February 25, 2004
about that cat
Flamingo asked me the other day how Heisenberg was doing. Heisenberg, for those of you who don't know, is my answer to a housepet in an apartment (or tenement) lacking the allowances required for a cat. I named him after Heisenberg because, after all, every imaginary housecat needs a name, and a name that is more commonly associated to the words "Uncertainty Principle" seems, by very definition, suitable for a feline not-life form.
Anyway, Flamingo asked me how Heisenberg was doing, to which I answered something disgruntled along the lines of how the cat had added insult to injury by laughing at my sister's new circus groupie status, only to fall madly in love with a stuffed cat prize at a state fair. "I told him she wasn't any good -- all silent and unresponsive and definitely lacking in intelligence -- and that just seemed to encourage him." Which, after I'd said it, turned out to be the absolute truth. Here I hadn't thought of Heisenberg for months, and suddenly it turned out that all this time, he'd been living an entire shadow life behind my back.
This is the thing with imaginary cats. You may not have to clean their litter boxes or feed them or pet them or pay attention to them, but eventually they'll find a way to lead elusive, fascinating lives that are more interesting than yours.
So to recap: my sister is working with the circus as a big top cleaner, my imaginary cat is doing the nookie with some cotton-stuffed, hook-hanging tramp in a prize booth somewhere, and me? I had salad for lunch yesterday.
I'm not in any way regretting the relative staidness of my life in comparison to Sako's or my imaginary cat's or, I daresay, my mother's. Mom is apparently headed to Hawaii next month for work, or so I learned from a colleague of hers in San Francisco last weekend. "Your mom's quite a social girl, isn't she?" she marveled. "She has wine parties in her room every night."

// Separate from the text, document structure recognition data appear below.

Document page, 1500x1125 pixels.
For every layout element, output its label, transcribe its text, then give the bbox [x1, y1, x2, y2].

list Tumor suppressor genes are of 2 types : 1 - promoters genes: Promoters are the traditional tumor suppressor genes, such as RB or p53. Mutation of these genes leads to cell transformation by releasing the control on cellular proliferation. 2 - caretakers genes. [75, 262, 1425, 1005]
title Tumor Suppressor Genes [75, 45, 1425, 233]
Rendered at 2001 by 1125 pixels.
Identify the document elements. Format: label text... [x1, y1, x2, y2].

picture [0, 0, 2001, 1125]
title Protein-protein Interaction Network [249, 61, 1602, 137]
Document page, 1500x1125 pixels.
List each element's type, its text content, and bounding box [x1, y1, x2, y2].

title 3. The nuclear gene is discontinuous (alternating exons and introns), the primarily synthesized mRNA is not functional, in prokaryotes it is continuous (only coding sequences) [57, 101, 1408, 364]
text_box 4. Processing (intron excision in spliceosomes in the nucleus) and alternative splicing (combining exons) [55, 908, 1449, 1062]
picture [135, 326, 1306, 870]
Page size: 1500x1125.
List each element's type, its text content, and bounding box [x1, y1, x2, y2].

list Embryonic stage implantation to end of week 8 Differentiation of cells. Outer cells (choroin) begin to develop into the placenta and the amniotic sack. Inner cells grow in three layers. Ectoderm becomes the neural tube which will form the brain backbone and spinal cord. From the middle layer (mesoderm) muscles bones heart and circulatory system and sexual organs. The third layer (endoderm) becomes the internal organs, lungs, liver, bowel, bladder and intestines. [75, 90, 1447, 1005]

("Something you want to tell me?" I asked Mom over the phone rather pointedly, later, to which she countered, "Do you know where your sister is?" After that, we established a cautious cease-fire and mutually agreed there are some things we're both better off not knowing.)
As I say, I don't regret my life -- there's enough excitement in it already in knowing I could be the very first Hirata spawn to have her own mortgage, not to mention that trivial wedding thing quickly sneaking up on me -- but there are odd occasions when I hear the adventures of others and feel, well, you know.
Tired.
Sako is back from Las Vegas/Red Rock where, it turns out, she was not with the circus at all, but on some random rock climbing expedition. Where she "sort of broke something."
"What?"
"It's funny. I always thought breaks would hurt more, but everyone tells me that breaks hurt less than sprains. So anyway, I'm okay." Sako, or rather, Rocks-Mountains-Ice-and-Big-Top-Climbing without Medical Insurance or a Job That Doesn't Involve Literal Clowns Sako, appeared to find this amusing. "Oh," she added. "Don't tell Mom."
This is one of my mother's nightmares, Sako getting sick or having to go to the emergency room. Now it's my new nightmare. "Do you need money?" I asked.
"Nah. I'm going to a free clinic. They'll take care of it. Anyway, I'm back at the circus tomorrow. I'll be there until I leave for Spain. I'm looking forward to Spain. Just wanted you to know everything was okay, and I'm back in town and stuff."
"Except for the broken arm."
"Wrist or something," she said vaguely. "It doesn't hurt."
I present to you my sister. She's starting to make me sympathize with Republicans.
(Heisenberg just ambled into my cubicle -- being imaginary, he occasionally follows me to work -- and asked with a suspicious nonchalance if I could look up feline STDs on the internet. If our IT staff monitors our internet usage, I'll be interested to know what they'll make of that.)